Convergence analysis

How does the estimate improve as the number of control units increases? We vary the catalog size (keeping 1 treated unit) and observe convergence.

[9]:
control_sizes = [3, 5, 8, 12, 15, 18]
estimates_list = []
truth_list = []

parsed = load_config(config_path)
measurement_params = parsed["MEASUREMENT"]["PARAMS"]

# enrichment_start is auto-injected during measure_impact() but not
# available when calling apply_transform directly — supply it explicitly.
transform_config = {
    "FUNCTION": "prepare_for_synthetic_control",
    "PARAMS": {"enrichment_start": "2024-11-15"},
}

# Determine which product is enriched in the retrieved metrics
# (enrichment assignment may differ from the measure_impact run).
enriched_ids = enriched_metrics[enriched_metrics["enriched"]]["product_id"].unique()
convergence_treated = enriched_ids[0]
all_ids = enriched_metrics["product_id"].unique()
control_pool = [pid for pid in all_ids if pid != convergence_treated]

for n_controls in control_sizes:
    subset_ids = [convergence_treated] + control_pool[:n_controls]
    enriched_sub = enriched_metrics[enriched_metrics["product_id"].isin(subset_ids)]
    baseline_sub = baseline_metrics[baseline_metrics["product_id"].isin(subset_ids)]

    true = calculate_true_effect(baseline_sub, enriched_sub, convergence_treated, "2024-11-15")
    truth_list.append(true["mean_effect"])

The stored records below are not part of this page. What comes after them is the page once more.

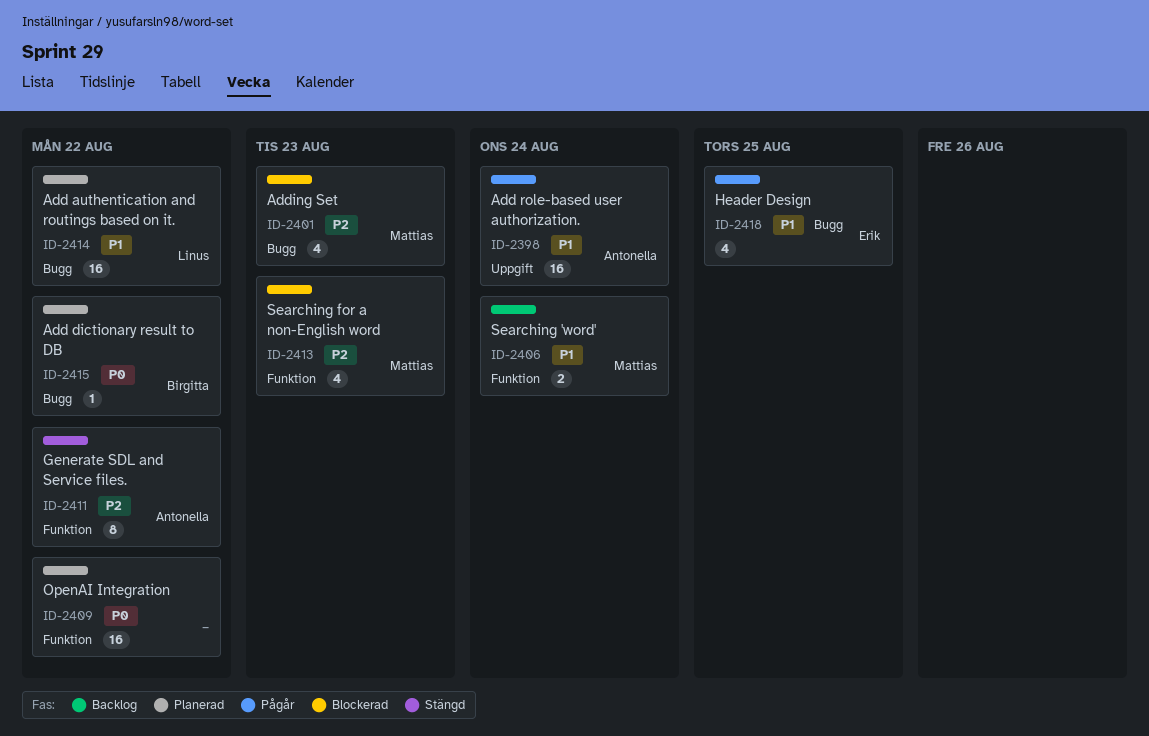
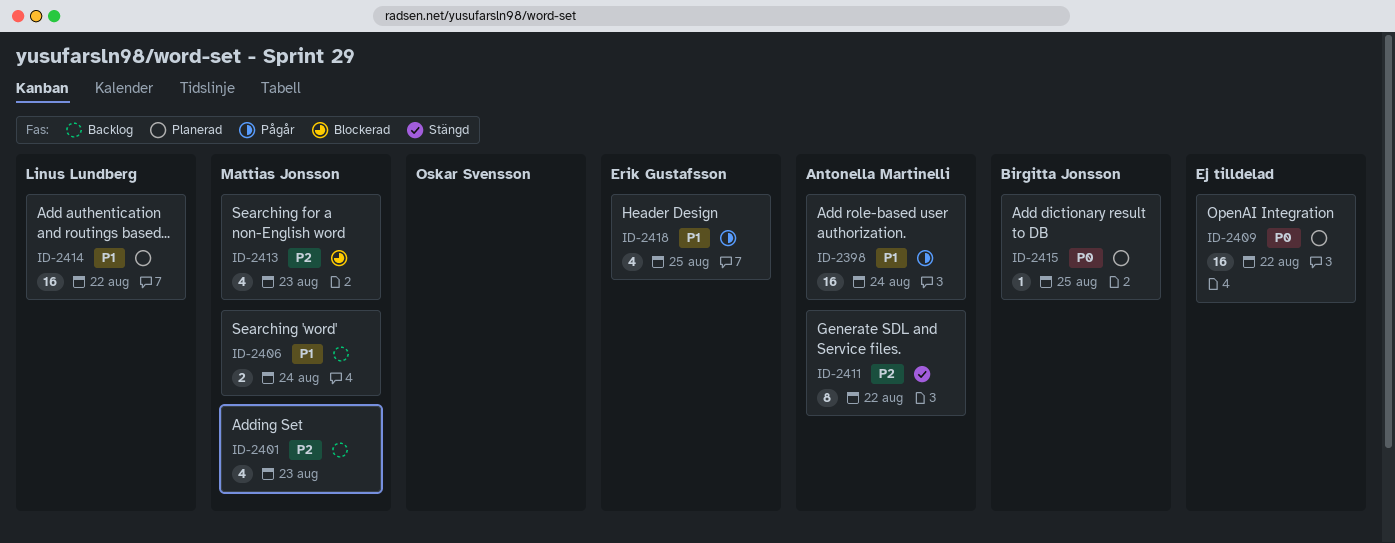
ID-2401, status: Blockerad -> Backlog
ID-2415, due: Aug 22 -> Aug 25

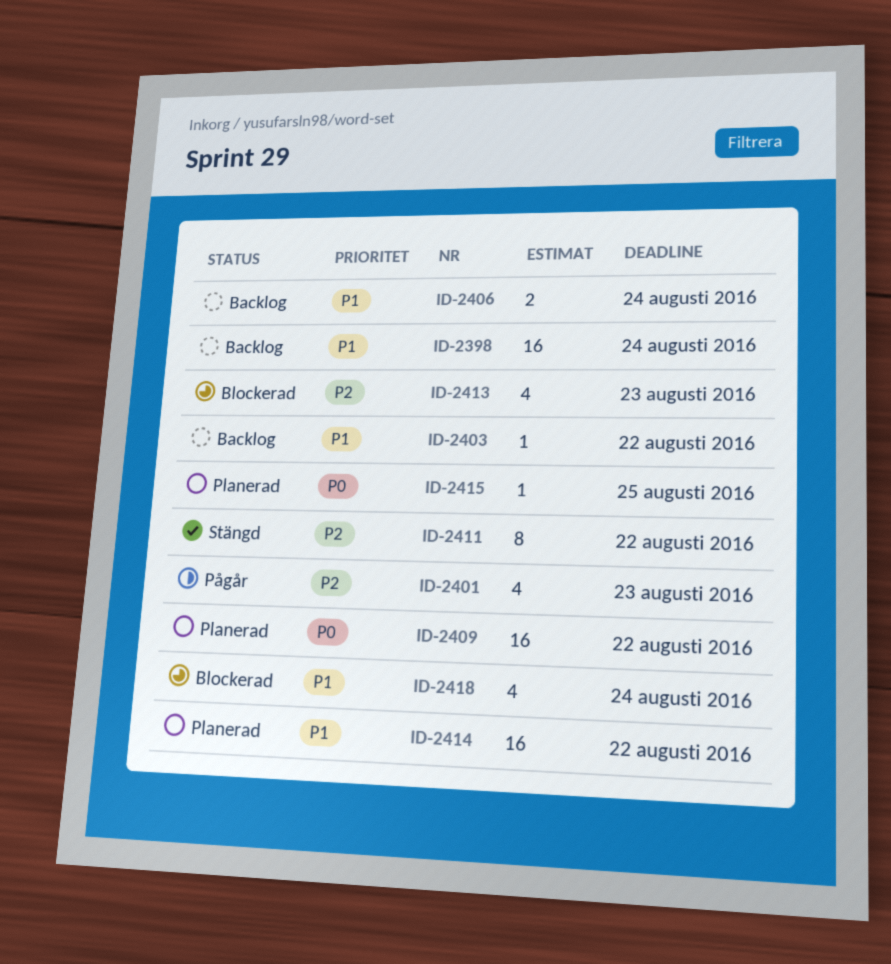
ID-2398, status: Pågår -> Backlog
ID-2401, status: Backlog -> Pågår
ID-2403: none -> present
ID-2418, status: Pågår -> Blockerad
ID-2418, due: Aug 25 -> Aug 24

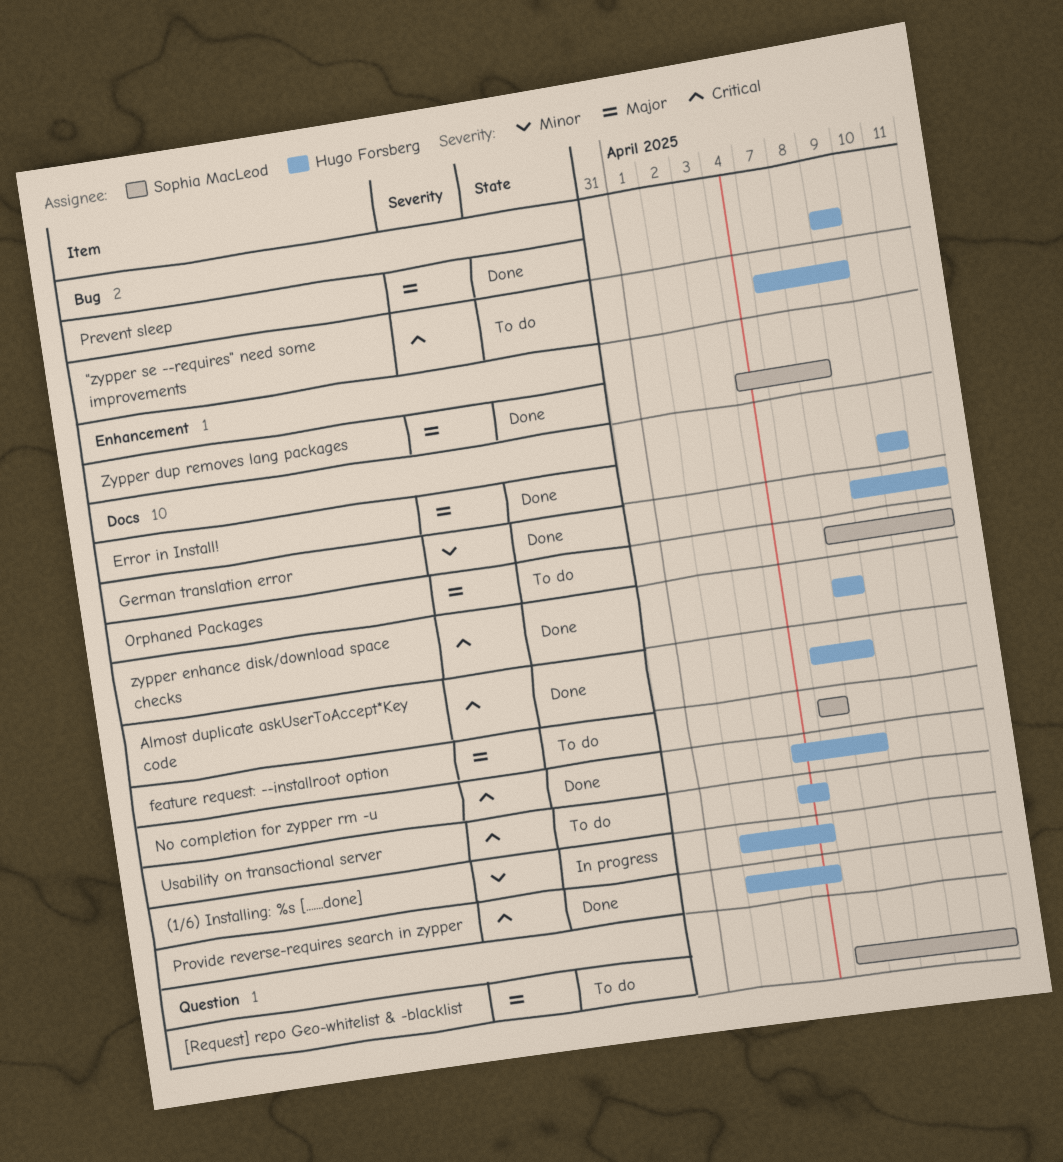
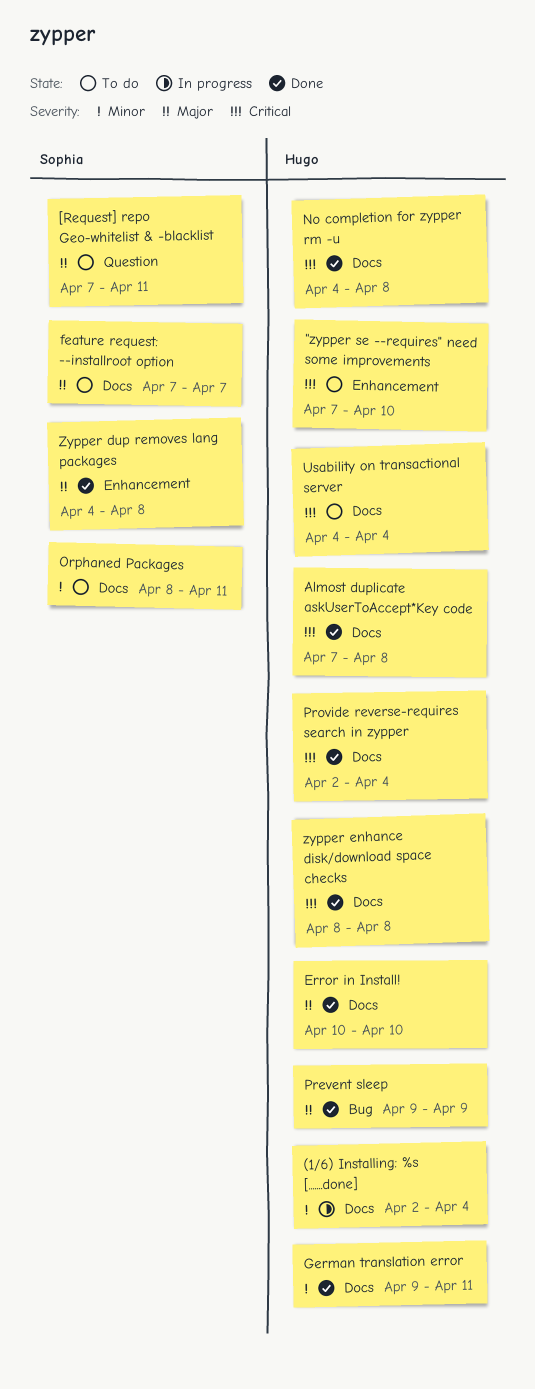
"zypper se --requires" need some improvements, label: Bug -> Enhancement
"zypper se --requires" need some improvements, due: Apr 9 -> Apr 10
Orphaned Packages, priority: Major -> Minor

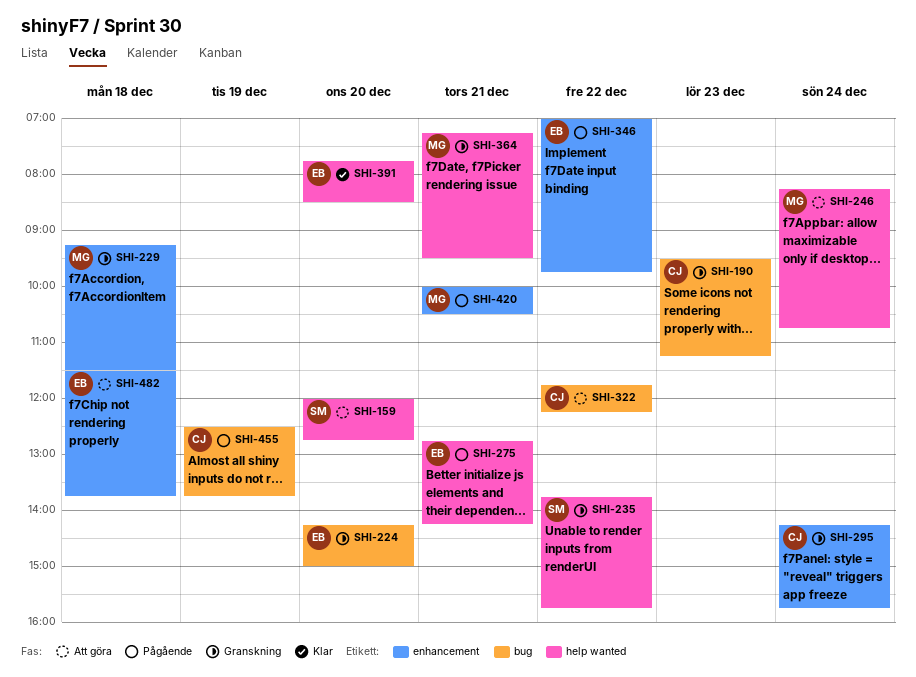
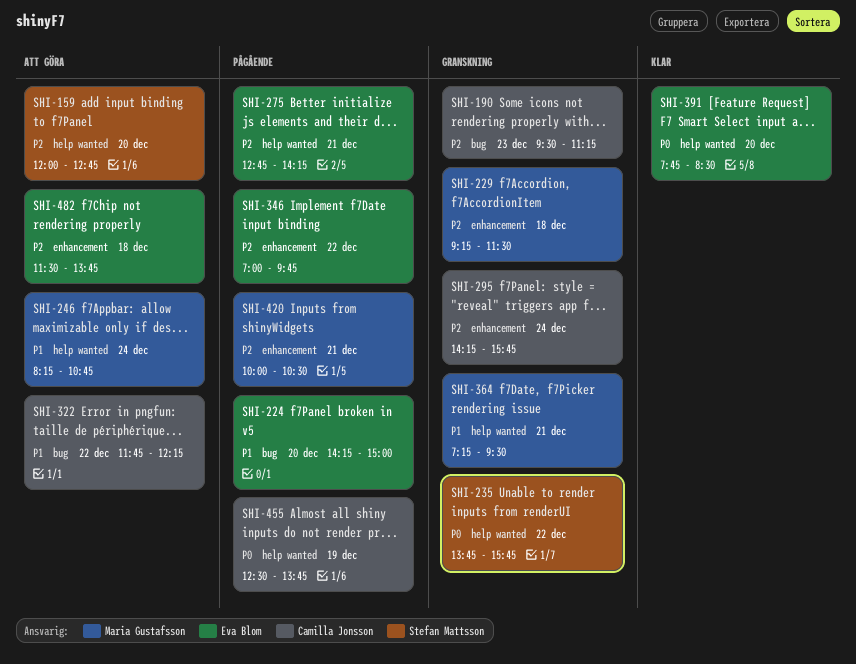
SHI-224, status: Granskning -> Pågående
SHI-455, label: bug -> help wanted

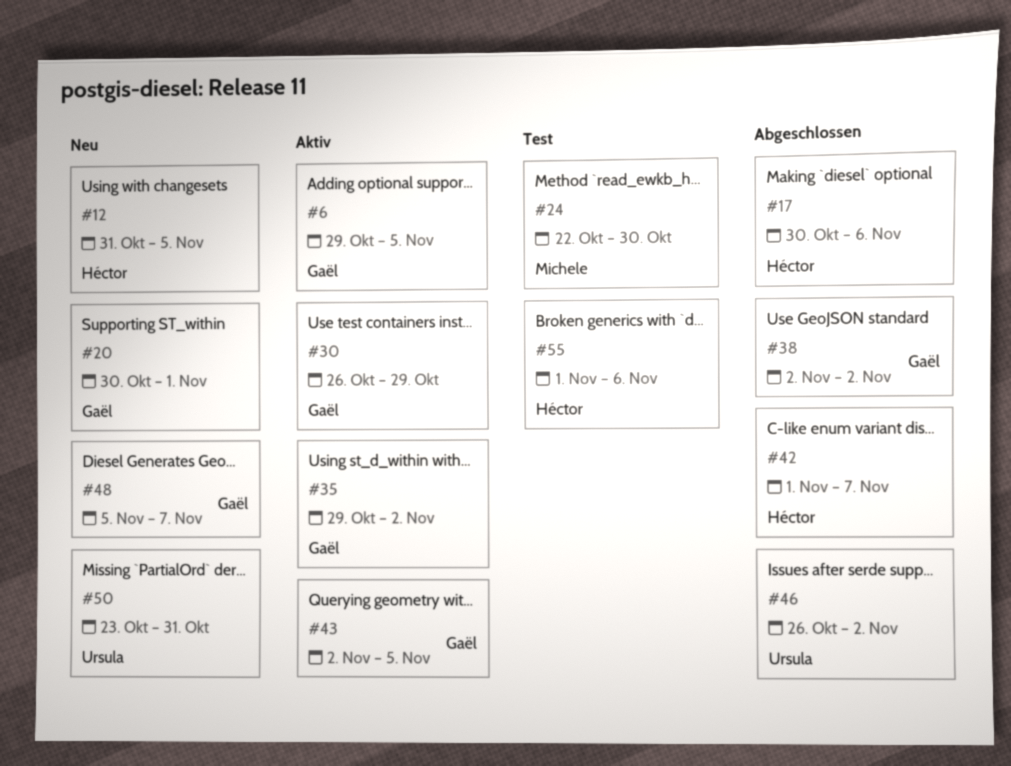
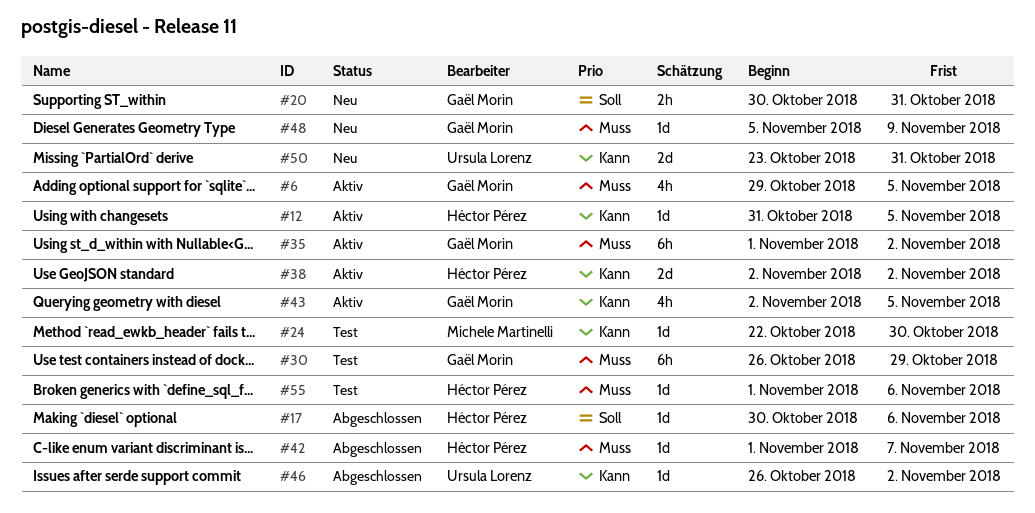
#12, status: Neu -> Aktiv
#20, due: Nov 1 -> Oct 31
#30, status: Aktiv -> Test
#35, start: Oct 29 -> Nov 1
#38, status: Abgeschlossen -> Aktiv
#38, owner: Gaël Morin -> Héctor Pérez
#48, due: Nov 7 -> Nov 9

    transformed = apply_transform(enriched_sub, transform_config)
    model = get_model_adapter("synthetic_control")
    model.connect(measurement_params)
    result = model.fit(
        data=transformed,
        treatment_time="2024-11-15",
        treated_unit=convergence_treated,
        outcome_column="revenue",
        unit_column="product_id",
        time_column="date",
    )
    estimates_list.append(result.data["impact_estimates"]["att"])

print("Convergence analysis complete.")
Convergence analysis complete.
[10]:
from notebook_support import plot_convergence

plot_convergence(
    control_sizes,
    estimates_list,
    truth_list,
    xlabel="Number of Control Units",
    ylabel="ATT",
    title="Synthetic Control: Convergence of Estimate to True Effect",
)
../_images/methods_demo_synthetic_control_17_0.png